Aber außer dem neuerrichteten Wohnhaus gibt es nichts als eine Bauwüste mit Schutthügeln
die die Baufahrzeuge hinterlassen haben.
Oder der von Oma geerbte Prachtgarten entpupt sich als Unkrautdschungel mit kaum noch zu
erkennenden Strukturen.
Es wird Zeit für eine Neuanlage des Gartens damit der Gartentraum doch noch wahr wird.
Aber einfach darauf lospflanzen wird höchstwahrscheinlich im Desaster enden --- daher, eine gute
Gartenplanung muß her.
Bevor Sie anfangen zu planen sollten Sie erst einmal notieren wer nutzt denn überhaupt alles den
Garten und was für Bedürfnisse haben der oder die jenigen.
Sind Kinder da, dann wäre eine Spielecke mit Rasen, Sandkasten, Schaukel etc. für Sie und Ihre
Spielkameraden wunderbar.
Lieben Sie selbstgezogenes Obst und Gemüse, dann ist eine kleine Obst- und
Gemüseecke genau das richtige.
Wen Sie gerne Partys mit Freunden und Bekannten feiern, sollte ein großzügiger
Sitzplatz oder ein Grillplatz nicht fehlen.

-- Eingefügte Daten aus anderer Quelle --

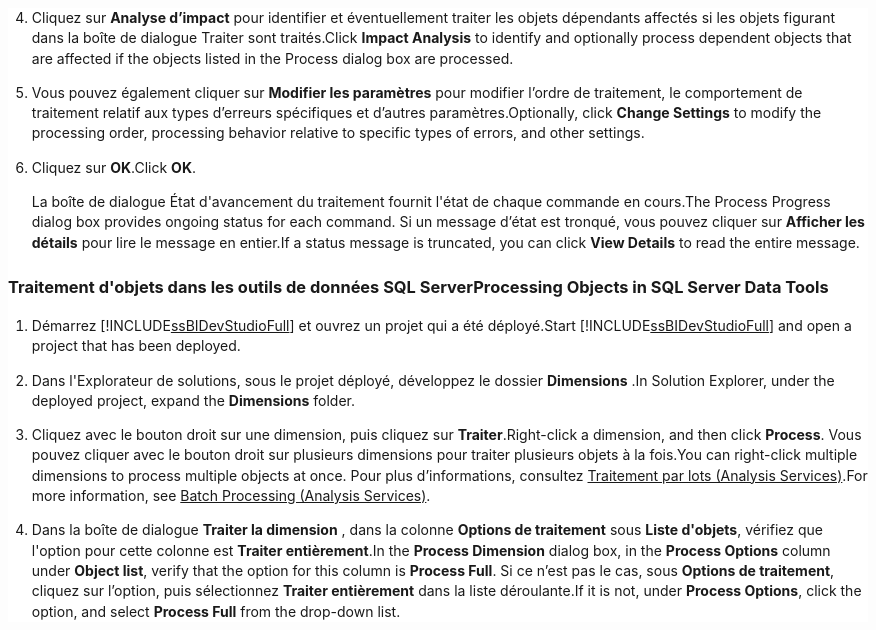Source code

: 4.  <span data-ttu-id="a4b9c-136">Cliquez sur **Analyse d’impact** pour identifier et éventuellement traiter les objets dépendants affectés si les objets figurant dans la boîte de dialogue Traiter sont traités.</span><span class="sxs-lookup"><span data-stu-id="a4b9c-136">Click **Impact Analysis** to identify and optionally process dependent objects that are affected if the objects listed in the Process dialog box are processed.</span></span>  
  
5.  <span data-ttu-id="a4b9c-137">Vous pouvez également cliquer sur **Modifier les paramètres** pour modifier l’ordre de traitement, le comportement de traitement relatif aux types d’erreurs spécifiques et d’autres paramètres.</span><span class="sxs-lookup"><span data-stu-id="a4b9c-137">Optionally, click **Change Settings** to modify the processing order, processing behavior relative to specific types of errors, and other settings.</span></span>  
  
6.  <span data-ttu-id="a4b9c-138">Cliquez sur **OK**.</span><span class="sxs-lookup"><span data-stu-id="a4b9c-138">Click **OK**.</span></span>  
  
     <span data-ttu-id="a4b9c-139">La boîte de dialogue État d'avancement du traitement fournit l'état de chaque commande en cours.</span><span class="sxs-lookup"><span data-stu-id="a4b9c-139">The Process Progress dialog box provides ongoing status for each command.</span></span> <span data-ttu-id="a4b9c-140">Si un message d’état est tronqué, vous pouvez cliquer sur **Afficher les détails** pour lire le message en entier.</span><span class="sxs-lookup"><span data-stu-id="a4b9c-140">If a status message is truncated, you can click **View Details** to read the entire message.</span></span>  
  
### <a name="processing-objects-in-sql-server-data-tools"></a><span data-ttu-id="a4b9c-141">Traitement d'objets dans les outils de données SQL Server</span><span class="sxs-lookup"><span data-stu-id="a4b9c-141">Processing Objects in SQL Server Data Tools</span></span>  
  
1.  <span data-ttu-id="a4b9c-142">Démarrez [!INCLUDE[ssBIDevStudioFull](../../includes/ssbidevstudiofull-md.md)] et ouvrez un projet qui a été déployé.</span><span class="sxs-lookup"><span data-stu-id="a4b9c-142">Start [!INCLUDE[ssBIDevStudioFull](../../includes/ssbidevstudiofull-md.md)] and open a project that has been deployed.</span></span>  
  
2.  <span data-ttu-id="a4b9c-143">Dans l'Explorateur de solutions, sous le projet déployé, développez le dossier **Dimensions** .</span><span class="sxs-lookup"><span data-stu-id="a4b9c-143">In Solution Explorer, under the deployed project, expand the **Dimensions** folder.</span></span>  
  
3.  <span data-ttu-id="a4b9c-144">Cliquez avec le bouton droit sur une dimension, puis cliquez sur **Traiter**.</span><span class="sxs-lookup"><span data-stu-id="a4b9c-144">Right-click a dimension, and then click **Process**.</span></span> <span data-ttu-id="a4b9c-145">Vous pouvez cliquer avec le bouton droit sur plusieurs dimensions pour traiter plusieurs objets à la fois.</span><span class="sxs-lookup"><span data-stu-id="a4b9c-145">You can right-click multiple dimensions to process multiple objects at once.</span></span> <span data-ttu-id="a4b9c-146">Pour plus d’informations, consultez [Traitement par lots &#40;Analysis Services&#41;](batch-processing-analysis-services.md).</span><span class="sxs-lookup"><span data-stu-id="a4b9c-146">For more information, see [Batch Processing &#40;Analysis Services&#41;](batch-processing-analysis-services.md).</span></span>  
  
4.  <span data-ttu-id="a4b9c-147">Dans la boîte de dialogue **Traiter la dimension** , dans la colonne **Options de traitement** sous **Liste d'objets**, vérifiez que l'option pour cette colonne est **Traiter entièrement**.</span><span class="sxs-lookup"><span data-stu-id="a4b9c-147">In the **Process Dimension** dialog box, in the **Process Options** column under **Object list**, verify that the option for this column is **Process Full**.</span></span> <span data-ttu-id="a4b9c-148">Si ce n’est pas le cas, sous **Options de traitement**, cliquez sur l’option, puis sélectionnez **Traiter entièrement** dans la liste déroulante.</span><span class="sxs-lookup"><span data-stu-id="a4b9c-148">If it is not, under **Process Options**, click the option, and select **Process Full** from the drop-down list.</span></span>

Oder wie wäre es mit einem schattigen Plätzen unter Bäumen zu entspannen und relaxen, üppigen
Staudenrabatten für echte Blumenfreunde, einen Gartenteich für
Naturliebhaber, oder, oder,
oder..... , schreiben Sie alles alles auf. Jetzt wissen Sie was der Garten überhaupt
"leisten" soll und können mit der Planung beginnen.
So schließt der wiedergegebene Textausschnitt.